The majority of models involve transcendental functions and nonlinear systems, which means strategies to inversely deduce parameters from state variables are often impractical. Methods that avoid direct parameter inversion—such as neural network training and Bayesian search—rely heavily on large datasets for training, [2] which is time-consuming and not well-suited for quickly developing a convenient curve-fitting and prediction software.

Therefore, the modeling team at YAU-China has developed a reinforcement learning search method based on high-dimensional space concepts and curve similarity quantification and designed a fitting software accordingly. Testing on various curves demonstrates its broad applicability, suggesting potential influence on future research.

Software Overview

1. Software Name: CFS_BHDS_AS

Full Name: Curve Fitting Software Based on High-Dimensional Search and Azimuth Statistics

2. Developer: Shengxuan BIAN

Email: shixiu_yakuchi0324@qq.com

Download Link: https://gitlab.igem.org/2025/software-tools/yau-china/-/tree/main/CFS_BHDS_AS

Password: SoxR

3. Functions:

Fit experimental data curves and predict data curves, providing optimal parameters for the best fit

Provide a dynamic plotting window for real-time observation of fitting progress

Offer visualizations including predicted curves and parameter variation analysis

4. Software Dependencies: R-4.5.0，RStudio (2025.05.0+496)

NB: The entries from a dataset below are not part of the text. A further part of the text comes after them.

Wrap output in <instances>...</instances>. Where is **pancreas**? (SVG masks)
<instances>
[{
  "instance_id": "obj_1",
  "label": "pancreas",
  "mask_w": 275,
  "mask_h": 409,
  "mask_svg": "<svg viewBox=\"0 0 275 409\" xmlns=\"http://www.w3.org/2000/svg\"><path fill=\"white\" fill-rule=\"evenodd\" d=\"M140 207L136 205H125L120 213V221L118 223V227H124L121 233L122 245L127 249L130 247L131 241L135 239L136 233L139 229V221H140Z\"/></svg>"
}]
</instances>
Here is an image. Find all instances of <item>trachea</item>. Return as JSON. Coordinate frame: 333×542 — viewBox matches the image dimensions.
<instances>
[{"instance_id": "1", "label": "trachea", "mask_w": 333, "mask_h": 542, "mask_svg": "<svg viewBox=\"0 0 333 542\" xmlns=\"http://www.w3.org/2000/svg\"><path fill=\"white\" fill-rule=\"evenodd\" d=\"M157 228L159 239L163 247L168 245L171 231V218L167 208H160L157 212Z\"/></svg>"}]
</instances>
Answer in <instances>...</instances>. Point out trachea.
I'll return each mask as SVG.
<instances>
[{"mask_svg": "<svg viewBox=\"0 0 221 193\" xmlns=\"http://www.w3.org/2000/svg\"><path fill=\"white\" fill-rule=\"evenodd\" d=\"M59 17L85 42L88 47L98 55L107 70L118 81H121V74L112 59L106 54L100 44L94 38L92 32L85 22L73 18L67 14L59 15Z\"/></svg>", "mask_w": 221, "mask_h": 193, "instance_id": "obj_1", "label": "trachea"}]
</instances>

5. Hardware Dependencies: Intel(R) Core(TM) i7-8850H CPU @ 2.60 GHz (2.59 GHz)

Methodology

We assume that for any ODE model, the parameters corresponding to the current predicted curve α form a prediction coordinate A, where each dimension represents the value of one parameter. Atom the perspective of the ODE model, the experimental data curve β has its own unique parameter combination; at least one target coordinate B contains these parameter values as its dimensions. The Euclidean distance AB between A and B represents the degree of dissimilarity between the predicted curve α and the experimental curve β.

The prediction coordinate A can be moved under the guidance of a spatial vector a⃗ to approach B. If the approach efficiency decreases, a spatial vector a⃗ that is perpendicular to the current trajectory direction and that further reduces the Euclidean distance AB is sought to guide the next movement of the prediction coordinate. Using the R function base::outer(x, y, "-") , we compute a distance matrix between points of the predicted curve α and experimental curve β after applying the same weighting, then calculate the mean squared error (MSE) as the dissimilarity metric.

As for the dynamic adjustment strategy of vector a⃗ , we maintain a reinforcement learning weight environment to record the historical performance of each parameter direction, based on which new movement vectors are probabilistically generated; when optimization efficiency declines, orthogonal constraints are applied to generate new vectors perpendicular to the current direction so as to sustain search momentum; meanwhile, a blacklist–whitelist mechanism is incorporated to avoid repeated and ineffective searches, and local fine-tuning is performed on directions that demonstrate superior performance.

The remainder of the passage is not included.